Discipline insolite pour les uns, sport complet pour les autres. Le bras de fer n’est pas lié uniquement à la force physique.

"J’ai déjà été battu par des personnes qui ont un gabarit beaucoup plus petit que le mien, qui sont très rapides, très techniques ou qui ont une tout autre technique que la mienne" explique le ferriste belge. "C’est ce qui peut faire la différence. Il y a des gens qui sont très explosifs. Donc, sur un départ, je peux me faire embarquer et perdre mon match tout simplement".

Un match ? ça peut aller très vite comme ça peut dépasser la minute...

Très populaire dans les pays de l’Est, le bras de fer est beaucoup moins développé en Belgique.

"On m’a déjà dit... Tiens, tu fais du bras de fer ? Ce n’est pas commun. Ça n’existe pas. Bien sûr que si ! ça existe. Il y a des championnats en Belgique. Des championnats à l’étranger. Notre fédération n’est malheureusement pas encore reconnue au sein de l’ADEPS parce que nous avons trop peu de membres tout simplement. Mais c’est en pleine croissance. Il y a beaucoup de bouche à oreille. Il y a eu des démonstrations qui sont faites un peu partout. Et ça commence à vraiment bien monter".

Plusieurs clubs existent en Flandre et en Wallonie. A Herentals, Zottegem, Mouscron ou encore Rochefort, une ville qui accueillera un tournoi international le 30 juillet prochain. A Remicourt, le "Team Marisko" rêve d’organiser les prochains championnats de Belgique. La Belgique trop petite pour lui. Depuis plus de 10 ans, Maxime Marino fait aussi parler ses biscotos à l’étranger. Son palmarès? Des tops 10 au niveau mondial et européen.

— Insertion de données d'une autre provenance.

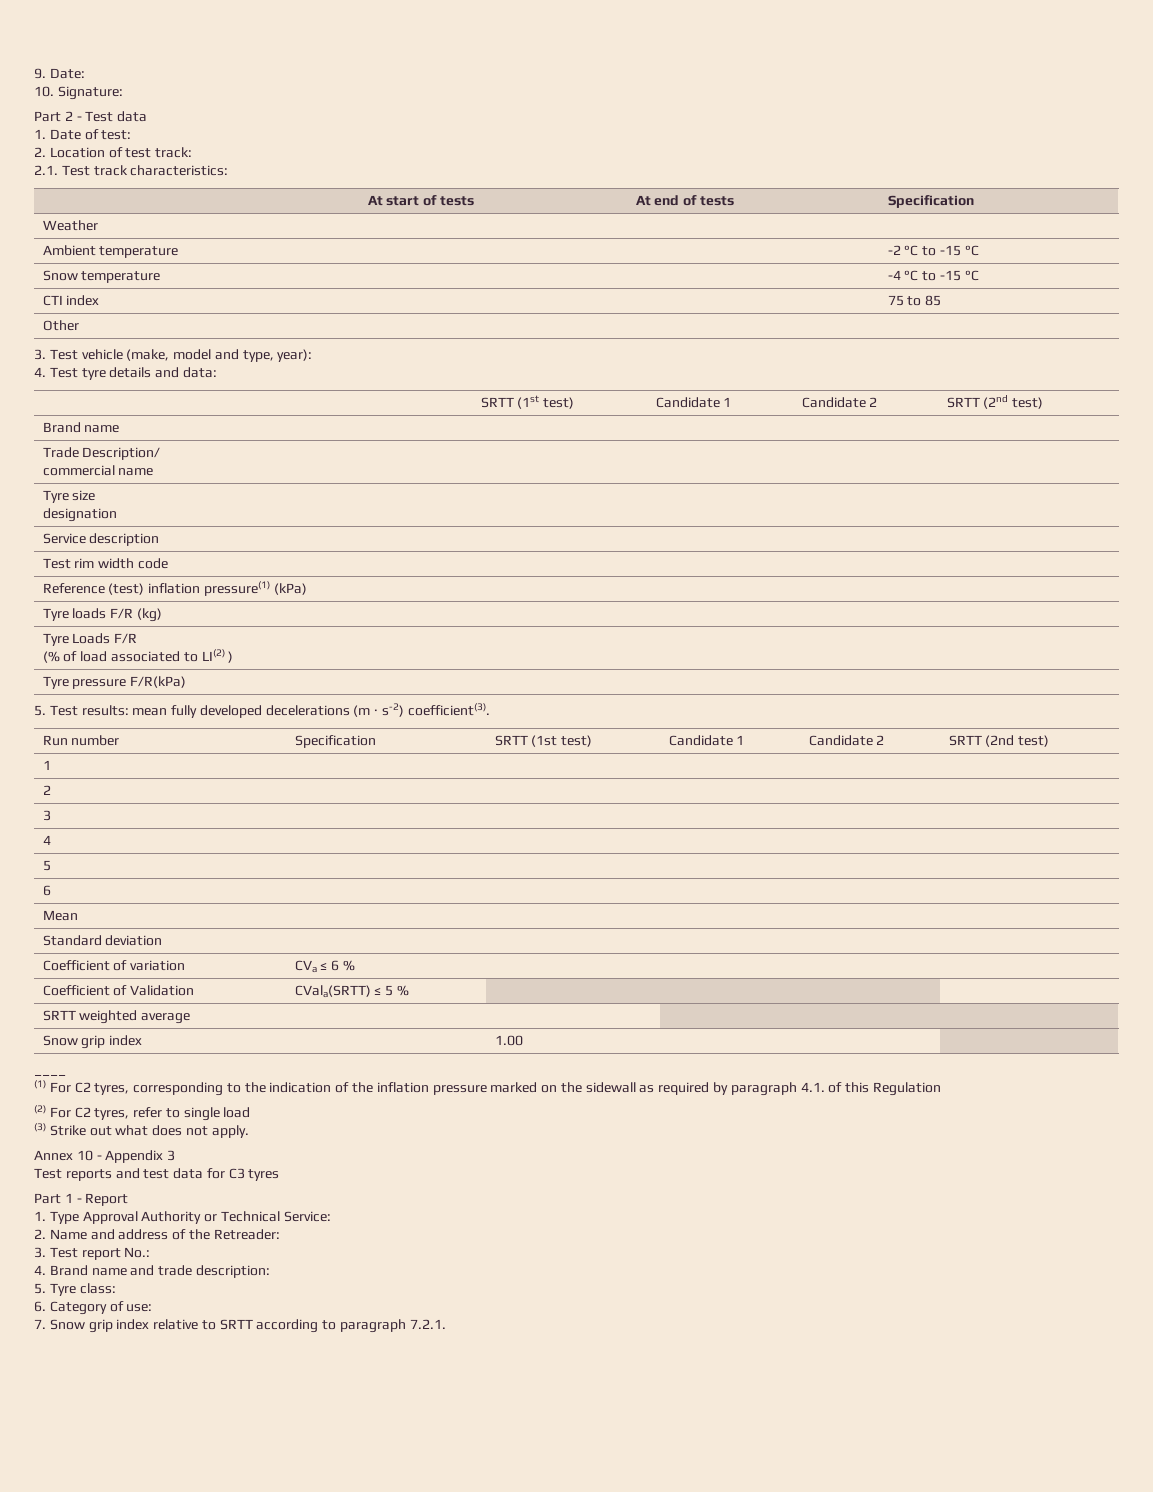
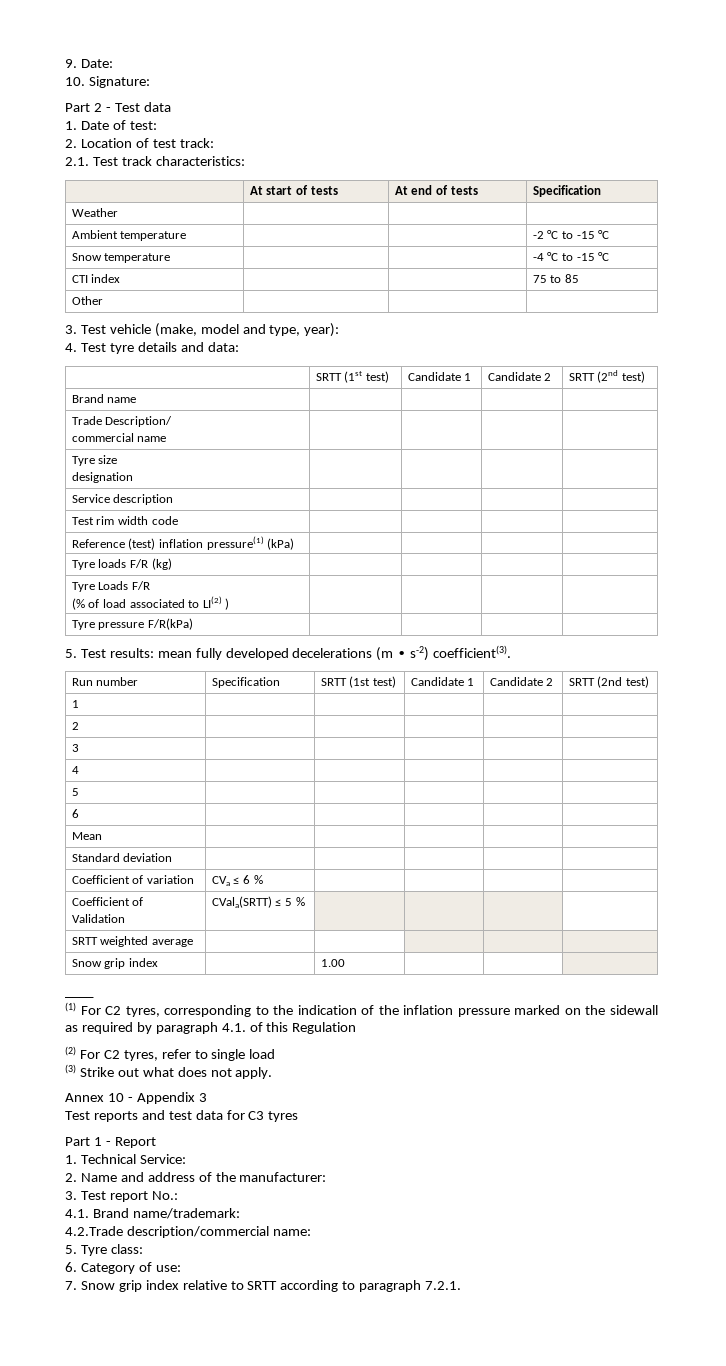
[49,1211,218,1224] Type Approval Authority or -> (77, 1159) none
[213,1229,280,1240] Retreader: -> [239,1172,327,1182] manufacturer:
[34,1265,270,1278] 4. Brand name and trade description: -> [65,1208,240,1219] [65,1226,311,1238] 4.1. Brand name/trademark: // 4.2.Trade description/commercial name:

"J’ai fait plusieurs championnats d’Europe et championnats du monde. A 2 reprises, j’ai terminé dans les 10 premiers" ajoute le Liégeois de 31 ans. "C’est déjà quelque chose d’extraordinaire. J’ai eu l’occasion de rencontrer des adversaires très forts qui sont connus à l’échelle mondiale et j’ai fait des matchs très durs. Très difficiles. Cela a parfois dépassé la minute de match tellement c’était épuisant. Quand vous êtes vraiment au-dessus de votre adversaire, en général, ça va très vite. Maintenant, quand les adversaires sont de plus en plus forts, à un moment donné, on a les mains qui peuvent picoter un petit peu. On a les biceps qui sont congestionnés, les avant-bras aussi. On sent qu’au niveau des abdos, ça s’est durci aussi parce qu’on est collé à la table. Le dos a beaucoup travaillé parce qu’il y a du tirage. J’ai des douleurs aussi au niveau du muscle pectoral parce qu’on s’est vraiment groupé au maximum. C’est pas mal de sensation".

Les biceps sont congestionnés, ça picote dans les avant-bras, ça tire dans les abdos...

A 31 ans, le Belge compte encore étoffer son palmarès. Il rêve d’un podium aux mondiaux

"Si je pouvais accrocher un championnat du monde, ce serait magnifique" conclut Maxime Marino. "Maintenant, c’est compliqué. Il me reste encore beaucoup de chemin avant d’y arriver et si dans les années qui viennent, je peux accrocher un titre, je pense que ça ferait longtemps qu’en Belgique, on n’en a plus eu...".